Cuddle Cots

Walking through the hospital doors on the way to the labor and delivery hall is an exciting time for many families. Bringing new life into the world is something a lot of women dream of doing. Grandparents, aunts and uncles, cousins, siblings all gather around to experience the joy of a newborn. 

However, sometimes God has a different plan. Sometimes the elation of a baby turns to sorrow and grief. 

Sometimes, unexpectedly, there is loss and parents end up saying hello and goodbye to their baby all in the same hospital room. The hospital staff often doesn’t have the means or resources to handle the grieving family. Time with the baby is often cut short and opportunities to make a few memories with their child are taken away. 

The need to rock, sing to, and hold the baby are events that some mothers often do not get to fulfill in these situations. However, hospitals in the United States have been looking into improving the experience when parents lose their child by implementing the use of an invention, widely used in Europe, called The Cuddle Cot.

The Cuddle Cot has made it possible for parents in their time of deep sorrow to spend a little more time with their baby. 

The Cuddle Cot is a trunk that has a cooling device to allow the baby to stay at as normal body temperature as possible while the family spends time with him or her. The cooling water helps keep the baby cool as families say their goodbyes.

Navicent Health Baldwin was lucky enough to be given a Cuddle Cot for the local maternity ward. Kendall Reid and her husband, from Perry, raised money after two tragic losses in order for local hospitals to have access to the device. 

“My husband and I lost two children; we lost a daughter, Ruby, in October of 2017 due to unforeseen health issues,” Reid said. “She passed at two days old. Her brother, Jack, was born in May of 2019, but he was a stillborn.”

The Reid family didn’t get to spend a lot of time with Jack. 

“We were unable to spend a lot of time with him due to the fact that he was born still,” she added. “The time is just so precious because we don’t get to watch our kids grow up, we don’t get to see those milestones, those memories, so all the memories we make are in that hospital room. So, as much time as we could have had, we wanted it.”
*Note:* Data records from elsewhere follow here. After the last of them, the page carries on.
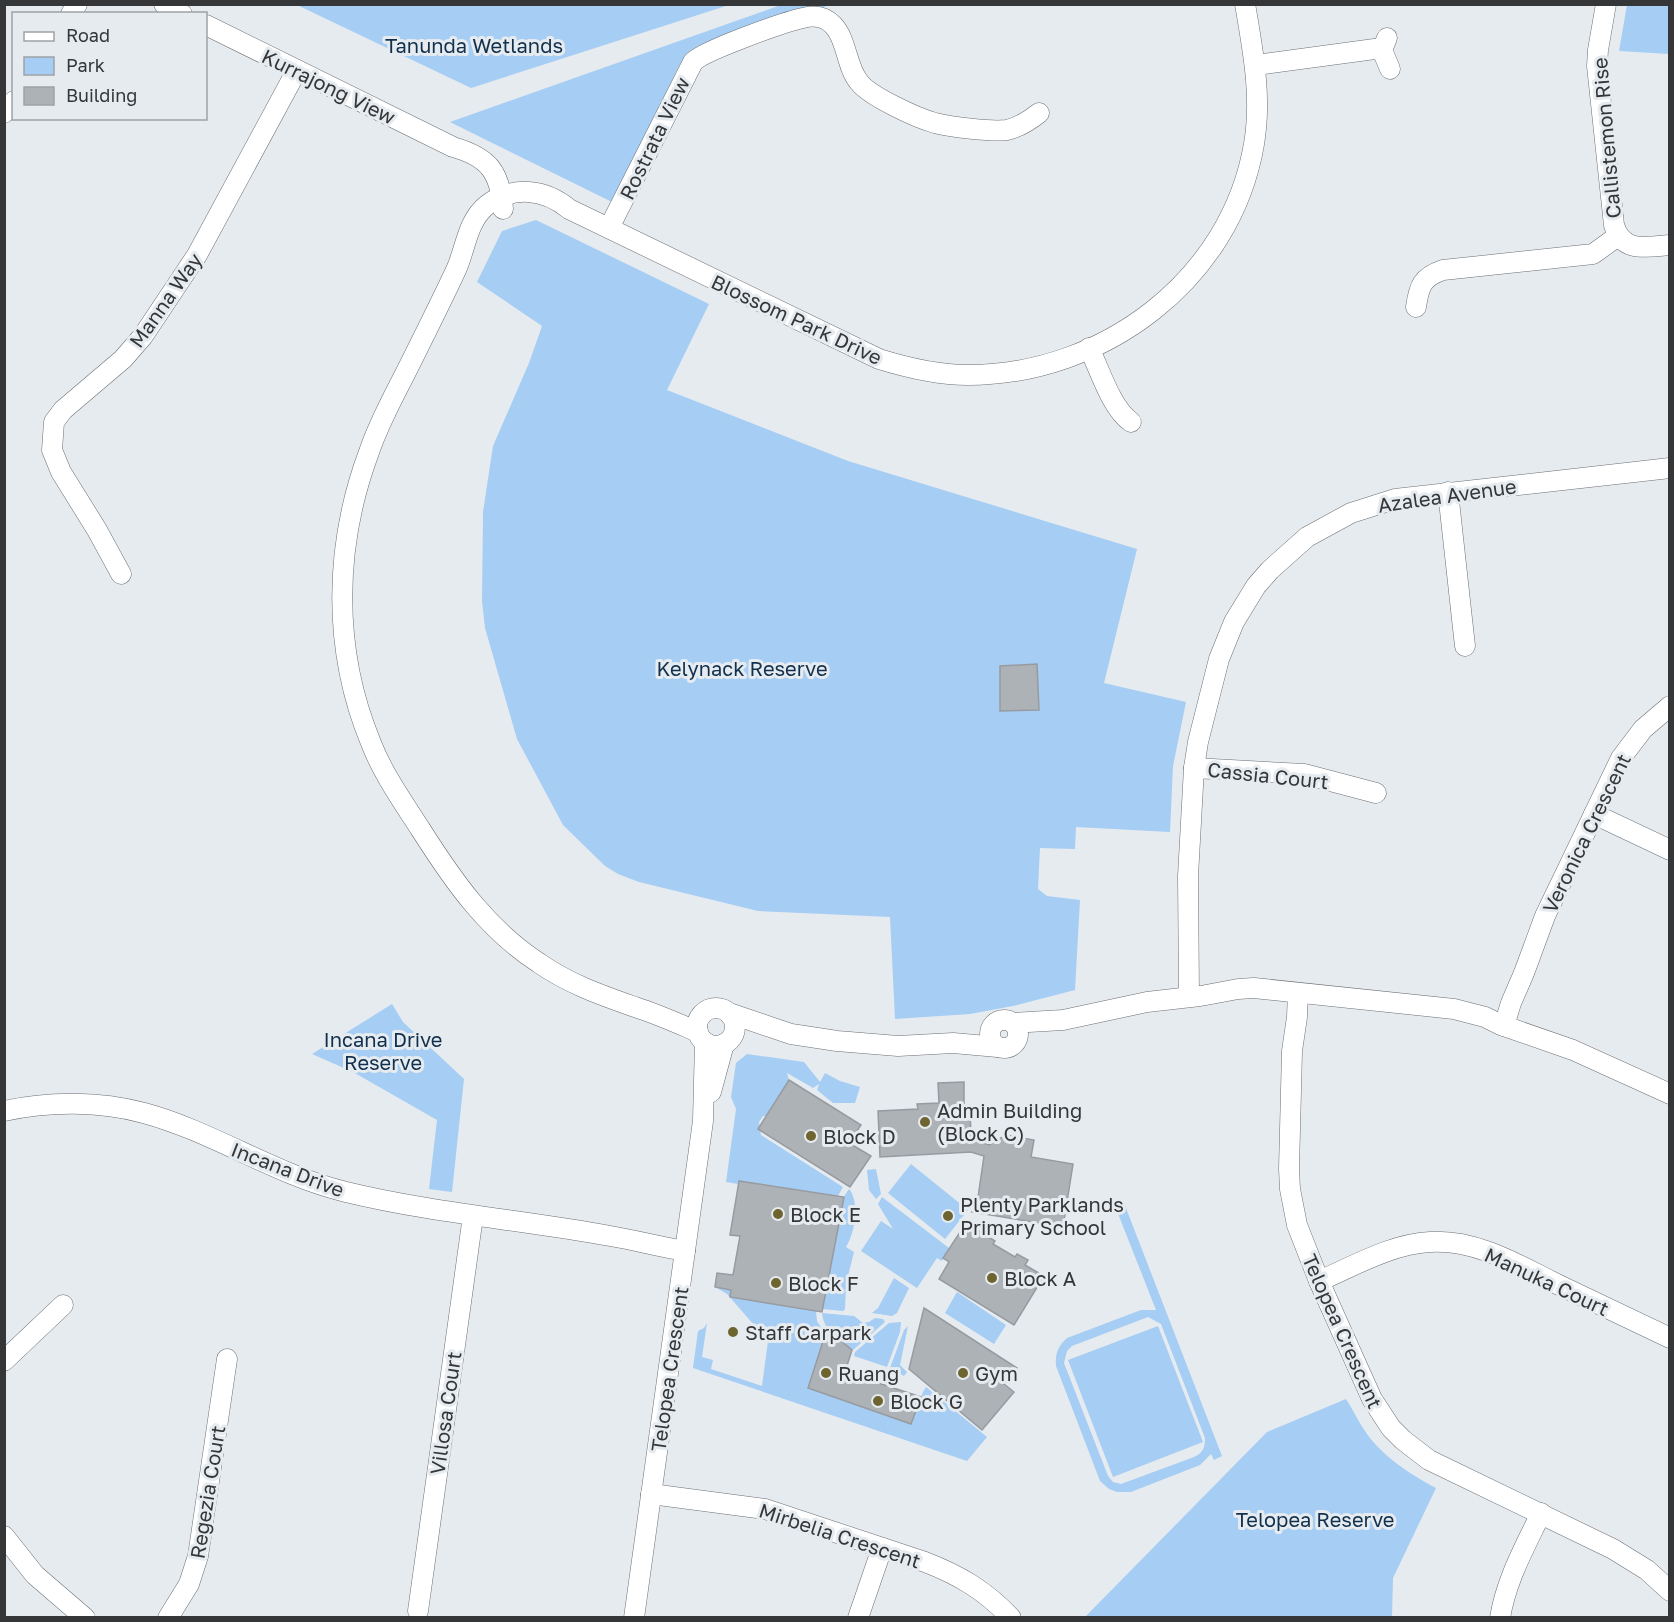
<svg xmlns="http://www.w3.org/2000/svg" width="1674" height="1622" font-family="'Golos Text',sans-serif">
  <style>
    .green { fill: #a6cdf3; fill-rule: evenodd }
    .building { fill: #adb2b7; stroke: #979ba0; stroke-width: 1.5 }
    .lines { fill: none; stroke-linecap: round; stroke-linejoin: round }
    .minor-casing { stroke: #6b6f74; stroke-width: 21 }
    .minor { stroke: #fff; stroke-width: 20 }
    .poi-dot { fill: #6d6430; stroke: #e6ebf0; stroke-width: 2 }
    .labels { text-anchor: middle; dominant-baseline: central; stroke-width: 6; stroke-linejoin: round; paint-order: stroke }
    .park-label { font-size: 20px; fill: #11304d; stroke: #e6ebf0 }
    .street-label { font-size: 20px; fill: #343638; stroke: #e6ebf0 }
    .poi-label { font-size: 20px; fill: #343638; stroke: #e6ebf0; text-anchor: start }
  </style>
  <rect width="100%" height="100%" fill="#e6ebf0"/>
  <g class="green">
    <polygon points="297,5 729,5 471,88"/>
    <polygon points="781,5 829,5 822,8 803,9 698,46 689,51 679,66 612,202 450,122"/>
    <polygon points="1627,5 1669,5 1669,54 1619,51"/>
    <polygon points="536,220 709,304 667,390 848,461 1137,549 1104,683 1186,702 1173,766 1170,832 1076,827 1075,849 1040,848 1038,889 1047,896 1080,900 1075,990 1013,1006 970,1014 895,1019 890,917 758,911 639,882 618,874 605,866 563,825 517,739 485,628 482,601 483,512 493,446 529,363 542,326 477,282 502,231"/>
    <polygon points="392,1004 403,1022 464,1079 452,1192 429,1189 437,1120 353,1072 312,1054"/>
    <polygon points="747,1054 804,1062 820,1082 825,1073 840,1081 860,1087 855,1103 833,1103 817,1090 819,1084 813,1088 787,1073 789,1080 766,1116 763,1116 759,1122 761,1135 843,1187 838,1196 833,1219 826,1194 739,1181 738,1184 726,1182 736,1109 731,1097 736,1063"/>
    <polygon points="911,1164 968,1210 945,1239 888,1193"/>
    <polygon points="876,1169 881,1194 876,1199 869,1190 867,1170"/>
    <path d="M849 1189C860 1202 855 1233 846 1247L854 1252 846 1284 845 1309 843 1311 822 1309 843 1198Z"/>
    <polygon points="882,1197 949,1248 942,1261 937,1258 917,1288 861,1251 881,1221 893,1229 878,1204"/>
    <path d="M1124 1203 1222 1456 1214 1460 1211 1454 1200 1465 1131 1492H1117L1109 1489 1100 1481 1056 1366C1055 1354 1058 1346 1067 1338L1141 1310H1156L1115 1206ZM1148 1317 1161 1324 1205 1438C1205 1448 1203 1453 1194 1457L1121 1484 1113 1482 1108 1476 1064 1363 1067 1351 1072 1346Z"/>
    <polygon points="894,1278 909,1288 897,1313 892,1316 872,1313 878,1308"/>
    <polygon points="715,1287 731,1290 730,1297 816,1311 817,1321 828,1338 820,1350 808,1388 911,1424 923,1392 926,1387 987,1437 967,1461 693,1368 698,1331 704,1328 707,1323 702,1357 713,1360 711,1369 762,1386 768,1341 727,1294"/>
    <polygon points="957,1292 1006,1325 994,1344 945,1313"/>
    <path d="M822 1313 854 1316 863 1323 869 1322 875 1318 883 1319 885 1322 853 1350C840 1341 823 1330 822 1313Z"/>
    <polygon points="901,1322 900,1332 887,1367 854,1356 855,1352 889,1323"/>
    <polygon points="908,1326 900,1365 907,1372 904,1376 890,1368 904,1330"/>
    <polygon points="1158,1326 1203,1442 1113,1477 1068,1360"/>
    <path d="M1346 1399C1352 1408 1357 1419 1363 1428 1380 1455 1408 1473 1436 1488L1393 1578 1392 1617H1085L1267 1432Z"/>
  </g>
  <g class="building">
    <polygon points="1037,664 1039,710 1000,711 1000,666"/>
    <polygon points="789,1080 861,1125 849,1143 871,1156 850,1187 758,1129"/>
    <polygon points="964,1082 964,1106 970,1105 971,1139 989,1145 1006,1135 1034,1140 1031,1157 1073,1164 1063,1227 972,1212 977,1204 984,1156 971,1152 880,1157 878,1111 918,1109 917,1104 939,1103 938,1083"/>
    <polygon points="739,1181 844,1197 822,1312 730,1297 731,1290 715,1287 717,1273 733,1275 740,1236 730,1235"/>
    <polygon points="966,1223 995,1241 993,1244 1015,1257 1017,1254 1028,1260 1025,1265 1044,1276 1014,1325 939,1279 949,1262 943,1258"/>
    <polygon points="924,1308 1017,1368 1004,1384 1014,1392 982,1430 909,1369"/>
    <polygon points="827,1329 852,1350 845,1372 921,1397 911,1424 808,1388"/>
  </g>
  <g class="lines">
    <g class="minor-casing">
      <g id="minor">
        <polyline points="164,4 182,14"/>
        <path d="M1606 4 1598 50 1597 66 1614 225C1622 253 1646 247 1670 245"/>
        <polyline points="71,14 77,4"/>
        <path d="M206 25 453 147C488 157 500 171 503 209"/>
        <polyline points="1387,38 1382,50 1390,69"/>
        <polyline points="1256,65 1382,48"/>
        <polyline points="4,113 14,101"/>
        <path d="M609 228 693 62C703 51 784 22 803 18 810 16 818 16 825 19 848 31 844 64 859 82 869 96 917 118 935 123 951 127 991 132 1007 130 1020 127 1029 121 1039 113"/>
        <path d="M1416 307C1419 286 1422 277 1443 270L1593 254 1618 236"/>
        <path d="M1089 348C1100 370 1111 408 1131 422"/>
        <polyline points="1448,492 1465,646"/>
        <polyline points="121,574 97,530 61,472 52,450 54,422 63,410 123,359 143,336 197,255 297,70"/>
        <polyline points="1194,768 1304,774 1376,793"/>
        <polyline points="1594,814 1670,850"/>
        <polyline points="1298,993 1297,1017 1292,1051 1289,1169 1290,1189 1297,1225 1319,1281 1372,1399 1391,1428 1403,1440 1429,1460 1613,1549 1647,1570 1670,1591"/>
        <polyline points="1206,995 1238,989 1254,988 1454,1009 1485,1017 1501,1025 1573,1050 1670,1094"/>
        <polyline points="1189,996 1188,876 1194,768 1198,742 1219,659 1234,622 1256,586 1270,570 1307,537 1351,513 1395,499 1670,468"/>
        <circle cx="716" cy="1027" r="19"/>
        <polyline points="729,1013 791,1034 837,1041 898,1046 953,1043 998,1047"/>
        <circle cx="1004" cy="1034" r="14"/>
        <polyline points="1013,1023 1063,1020 1147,1002 1200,996"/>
        <polyline points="1504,1026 1511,1003 1524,973 1545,916 1621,758 1643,729 1670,706"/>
        <path d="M698 1032C677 1023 657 1014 635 1007 601 995 569 984 539 963 487 929 454 882 421 830 403 802 383 774 371 743 332 649 334 546 369 452 379 422 395 394 409 366 425 334 441 302 456 270 466 248 467 221 487 205 513 185 545 189 569 209L879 359C908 368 937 375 968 375 1103 375 1231 280 1254 144 1262 97 1253 51 1245 4"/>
        <polyline points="711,1092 724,1044"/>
        <path d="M4 1111C49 1101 100 1101 144 1113 214 1132 275 1175 346 1192 433 1213 522 1220 610 1236 635 1240 660 1247 685 1251"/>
        <path d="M1319 1281C1354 1266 1391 1244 1430 1242 1478 1239 1522 1267 1563 1287 1598 1304 1634 1321 1670 1338"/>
        <polyline points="4,1361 63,1305"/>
        <path d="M651 1494 765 1509 925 1562C959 1575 986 1591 1011 1618"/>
        <polyline points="4,1536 35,1575 85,1618"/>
        <polyline points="418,1611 473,1216"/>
        <polyline points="168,1618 189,1584 198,1556 227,1359"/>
        <polyline points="634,1618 703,1121 705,1042"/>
        <polyline points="858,1618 882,1548"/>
        <path d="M1500 1618C1506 1580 1525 1547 1541 1513"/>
      </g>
    </g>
    <use href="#minor" class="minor"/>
  </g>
  <g class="poi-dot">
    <circle cx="925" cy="1122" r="6"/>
    <circle cx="811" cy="1136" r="6"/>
    <circle cx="778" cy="1214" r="6"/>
    <circle cx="948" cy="1216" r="6"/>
    <circle cx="992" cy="1278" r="6"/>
    <circle cx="776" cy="1283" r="6"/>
    <circle cx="733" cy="1332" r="6"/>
    <circle cx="826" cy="1373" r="6"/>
    <circle cx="963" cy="1373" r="6"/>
    <circle cx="878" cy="1401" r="6"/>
  </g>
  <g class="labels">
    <g class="park-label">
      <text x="474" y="45">Tanunda Wetlands</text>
      <text x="742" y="668">Kelynack Reserve</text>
      <text x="383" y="1039">Incana Drive<tspan x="383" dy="23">Reserve</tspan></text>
      <text x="1315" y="1519">Telopea Reserve</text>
    </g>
    <g class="street-label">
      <text transform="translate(329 86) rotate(26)">Kurrajong View</text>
      <text transform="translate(654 138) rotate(-64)">Rostrata View</text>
      <text transform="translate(1606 138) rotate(-95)">Callistemon Rise</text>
      <text transform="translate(165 300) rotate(-55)">Manna Way</text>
      <text transform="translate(797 319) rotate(25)">Blossom Park Drive</text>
      <text transform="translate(1447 495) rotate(-8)">Azalea Avenue</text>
      <text transform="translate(1268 775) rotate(6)">Cassia Court</text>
      <text transform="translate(1586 833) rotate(-64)">Veronica Crescent</text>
      <text transform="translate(288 1169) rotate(21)">Incana Drive</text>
      <text transform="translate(1547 1281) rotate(25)">Manuka Court</text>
      <text transform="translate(1343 1331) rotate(66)">Telopea Crescent</text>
      <text transform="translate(669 1369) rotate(-82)">Telopea Crescent</text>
      <text transform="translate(445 1413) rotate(-82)">Villosa Court</text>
      <text transform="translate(207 1492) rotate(-81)">Regezia Court</text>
      <text transform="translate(840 1535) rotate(18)">Mirbelia Crescent</text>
    </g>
    <g class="poi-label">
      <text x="937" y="1110">Admin Building<tspan x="937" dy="23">(Block C)</tspan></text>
      <text x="823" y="1136">Block D</text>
      <text x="960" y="1204">Plenty Parklands<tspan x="960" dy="23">Primary School</tspan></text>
      <text x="790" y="1214">Block E</text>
      <text x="1004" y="1278">Block A</text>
      <text x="788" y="1283">Block F</text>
      <text x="745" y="1332">Staff Carpark</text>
      <text x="838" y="1373">Ruang</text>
      <text x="975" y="1373">Gym</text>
      <text x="890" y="1401">Block G</text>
    </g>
  </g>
  <rect width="1674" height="1622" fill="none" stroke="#343638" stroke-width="12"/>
  <rect x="12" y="12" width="195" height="108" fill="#e6ebf0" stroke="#9fa3a6" stroke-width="1.5"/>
  <rect x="24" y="32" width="30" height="9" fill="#ffffff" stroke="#9fa3a6" stroke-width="1.5"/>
  <text x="66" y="42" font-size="18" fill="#343638">Road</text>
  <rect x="24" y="57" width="30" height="18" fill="#a6cdf3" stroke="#9fa3a6" stroke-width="1.5"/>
  <text x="66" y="72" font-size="18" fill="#343638">Park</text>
  <rect x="24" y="87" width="30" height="18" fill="#adb2b7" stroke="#9fa3a6" stroke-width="1.5"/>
  <text x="66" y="102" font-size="18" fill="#343638">Building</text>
</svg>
After dealing with the sorrow that came after, the family knew they wanted to do something to not only honor Jack but to help other grieving families. 

“We found out about the Cuddle Cots after Jack was born and the Cuddle Cot allows parents to spend as much time as possible with their baby in the hospital room and the baby doesn’t have to go back and forth,” she explained. “It’s giving parents like us more time with their kids.”

The Reids set up several fundraisers to raise money to donate some Cuddle Cots to area hospitals. 

“After Jack was born, we asked family and friends to donate instead of sending flowers for his funeral, and we were able to raise enough money for three (Cuddle Cots) after that,” Reid said. “We do a T-shirt fundraiser every year around Ruby’s birthday and we were able to raise enough for two more (Cuddle Cots.)” 

To facilitate getting the Cuddle Cots to the hospitals, Kendall connected with an organization called Ashlie’s Embrace. 

Erin Maroon started the organization after giving birth to her daughter Ashlie. 

“Ashlie was stillborn in 2015 and we spent less than an hour with her, so we had no time, really,” Maroon said. “The Cuddle Cot would have changed everything. We decided to start something to get these in more hospitals.”

According to Maroon, the organization’s goal is “to support grieving parents after stillbirth by having these Cuddle Cots available at hospitals.”

Kendall and Erin’s connection made a lot of good change happen for Baldwin County. There is now a Cuddle Cot at Navicent Health Baldwin to help grieving families. 

“Just the fact that they (family and friends) allow me to speak about my kids as if they were here and not in heaven is more than I could ask for,” Reid said.